If you are looking to buy gold jewelry, its karat is one of the most important pieces of information you need to know before you make a purchase. But what exactly does karat mean, and what should you know about it before you go shopping?
The Meaning of Karat
A karat number indicates the parts of gold contained in a piece of jewelry, out of a maximum of 24.
For example, a 14-karat bracelet has 14 parts pure gold out of 24, and the remaining 10 parts are made up of other metals, usually copper, nickel or zinc.
In the same way, a 22-karat gold chain will contain 22 parts gold and 2 parts other metals.
Converting Karats to Gold Purity Percentages
Converting karats to a percentage of purity is pretty straightforward. You just need to divide the karat number by 24 and then multiply by 100.
For example, to calculate the percentage of gold in an 18-karat ring, you need to divide 18 by 24 and then multiply by 100, yielding 75% gold purity (and implying the presence of 25% other alloys in the ring).
Karat Stamps and Their Meanings
Karats are most often indicated by marking gold jewelry with the karat number, followed by a karat symbol: K, k, Kt, kt, or KT.
For example, the markings “10kt” and “10K” mean the same – the piece contains 10 karats gold.
Instead of karats, sometimes you may see gold purity numbers stamped on jewelry as percentages or thousandths.
For example, a stamp reading “999” (or “.999”) means that the gold is 99.9% pure, which corresponds to 24K.
Sometimes, you will see the letter “P” stamped next to the karat number.
For example, a marking “18KP” (read, “eighteen karats plumb”) means that the gold content of the piece is guaranteed to be at least 18 karats.
If you look at your jewelry and cannot see any karat marks, you can have your piece tested for purity. Many jewelers provide this service – they will take your jewelry and use acid (as in this gold testing kit) to establish its exact karat.
Standard Karat Values
The most popular karat values for gold jewelry are 10K, 14K, 18K, 20K and 22K. (It is rare to see 24K jewelry as pure gold is too soft.)

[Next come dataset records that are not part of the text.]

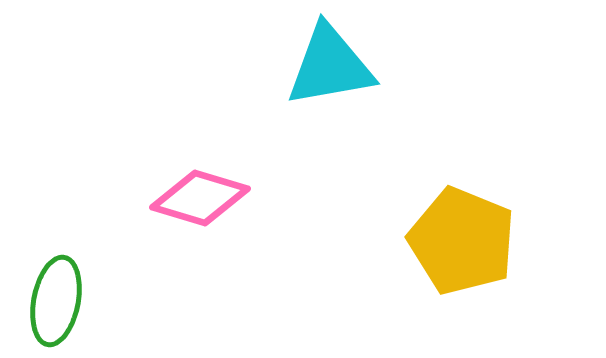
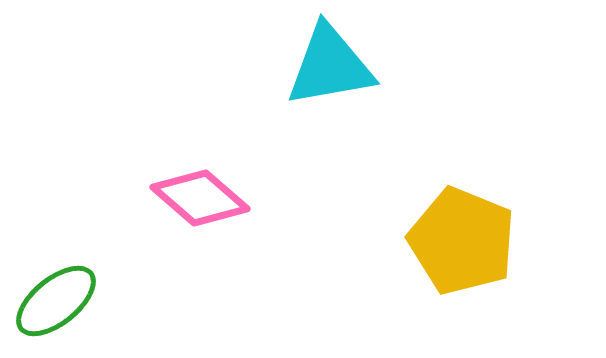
pink diamond: rotated 24 degrees clockwise
green ellipse: rotated 40 degrees clockwise
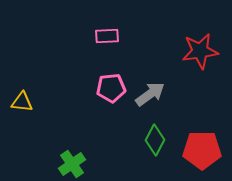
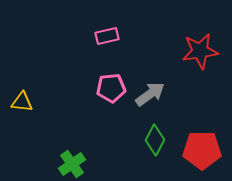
pink rectangle: rotated 10 degrees counterclockwise
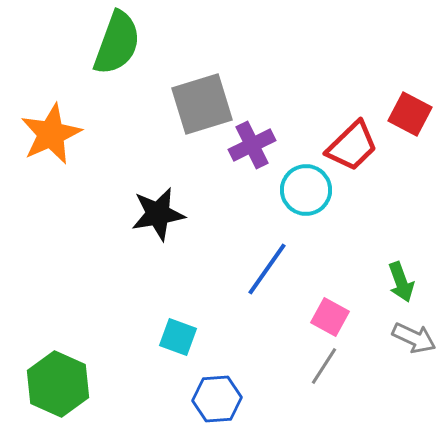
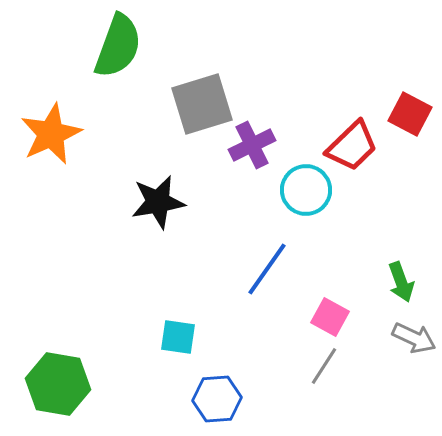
green semicircle: moved 1 px right, 3 px down
black star: moved 12 px up
cyan square: rotated 12 degrees counterclockwise
green hexagon: rotated 14 degrees counterclockwise
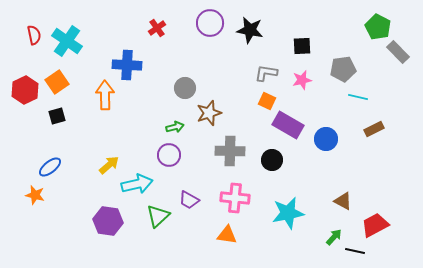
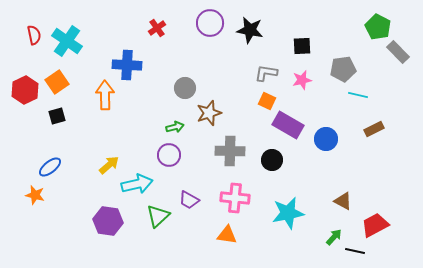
cyan line at (358, 97): moved 2 px up
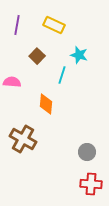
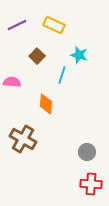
purple line: rotated 54 degrees clockwise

It is important to remember that jewelry with gold purity of less than 10K is not technically considered gold in the U.S.
Keep in mind that unless your gold jewelry is marked as “plumb” (as in “14KP”), the exact karat may vary slightly from what is stamped on the piece. In the U.S., the allowed variation is +/-0.5 karats, meaning that your 14K gold may actually be 13.5 karats.
What Other Metals Does Gold Jewelry Contain?
Since pure gold is very soft, it is mixed with other metals to create jewelry that is durable. The resulting material is actually a gold alloy.
The metals most often used for this purpose are copper, nickel, zinc, and sometimes, aluminum. The concentration of those additional metals in the alloy can also change the color of the gold jewelry; for example, white gold gets its white color from nickel and zinc.
How High and Low Karats Differ
Generally, the lower the karat and the less gold in your jewelry, the harder and more durable it will be.
The downside to that is that the less gold there is, the less the jewelry will look like… gold.
Also, since gold alloys often contain nickel, if you are allergic to it, the lower the karat, the more likely it is that you will experience skin irritation.
Higher karat jewelry, on the other hand, looks better, but since it contains more gold, it is also likely to scratch more easily.
It seems that 14K and 18K pieces tend to be the most popular since these karat levels offer a good combination of durability, appearance and price while not causing allergic reactions.